Eastbourne has a wealth of magnificent Georgian and Victorian architecture and its waterfront, especially, is always a pleasant place for a stroll. We found ourselves there about an hour before sunset one winter (at that time 4pm) and were fortunate enough to witness the gathering of tens of thousands of starlings above its famous Pier. They were performing their ritualistic and visually-bizarre aerial dance prior to roosting under its structure. Of course, we’d left our camera behind and the old phone wasn’t up to it . . .
Fortunately others have captured similar events
The birds amassed flock by interconnecting flock above the pier in the gathering dusk. Smaller flocks were arriving, funnelling into the whole and while its mass grew ever-larger by the moment, it was constantly changing shape and direction. It was like a gigantic, shape-changing amoeba as seen under a microscope. With a quick flick, the whole mass would flex as one, stretching and contracting, ever-mobile yet one apparent mass. It was remarkably reminiscent of the collective movement of a school of fish. In the absence of tropical sunsets, it rated highly as coastal entertainment.

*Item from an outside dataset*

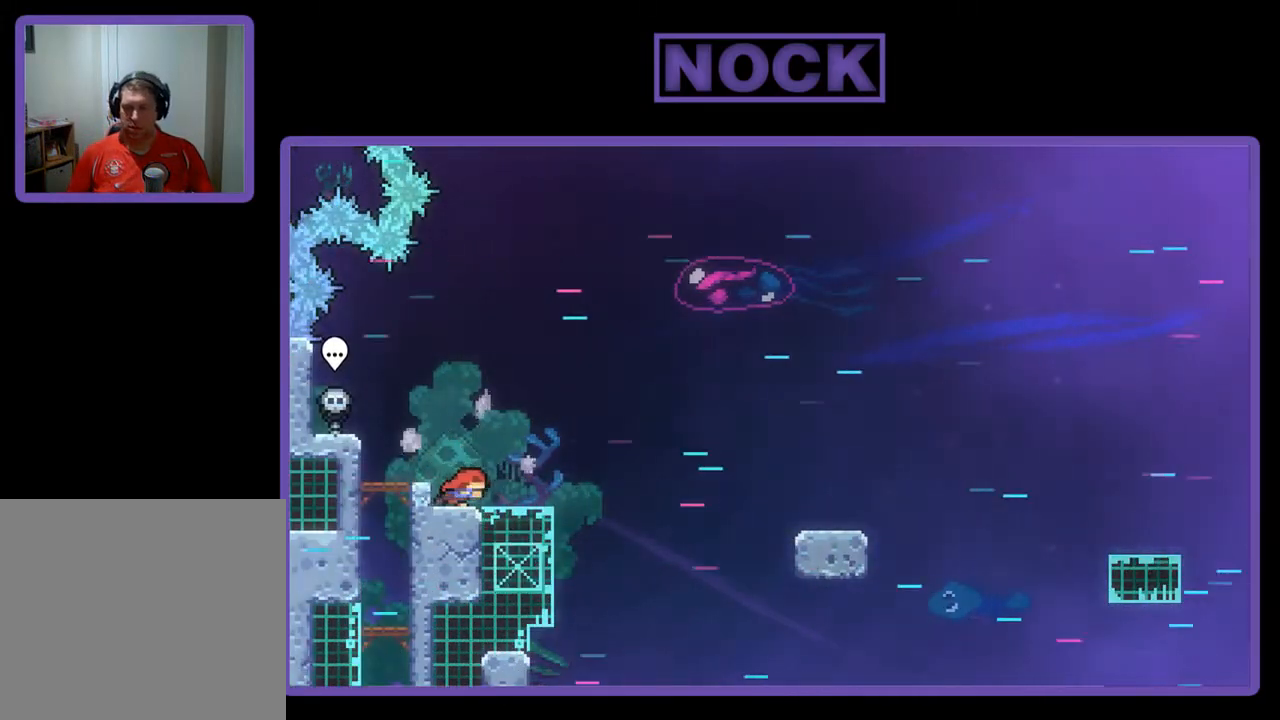
{"buttons": ["R2", "DPAD_DOWN"], "left_stick": "center", "events": [[100, "DPAD_DOWN", "down"], [200, "DPAD_RIGHT", "up"], [233, "CROSS", "down"], [500, "CROSS", "up"]]}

The phenomenon is not, however, unique to Eastbourne, the English coast, or even the U.K. – far from it. It occurs wherever starlings feature as a local bird. But some years they simply do not appear, only to mysteriously return in the following year, their whereabouts during their absence quite unknown and leaving ornithologists and twitchers scratching their heads.
Yes, these phenomena are called murmurations – certainly a strange word. The following excerpts, from wonderopolis.org., go some way to explain them:
“Some scientists believe murmurations are similar to other systems such as the formation of crystals, avalanches, metals becoming magnetized and liquids turning to gases. These systems are “on the edge,” which means they’re ready to be completely transformed in an instant.
Like the elements of these other systems, each starling in a murmuration is connected to every other starling. Scientists liken a murmuration when it turns in unison to a phase-transition.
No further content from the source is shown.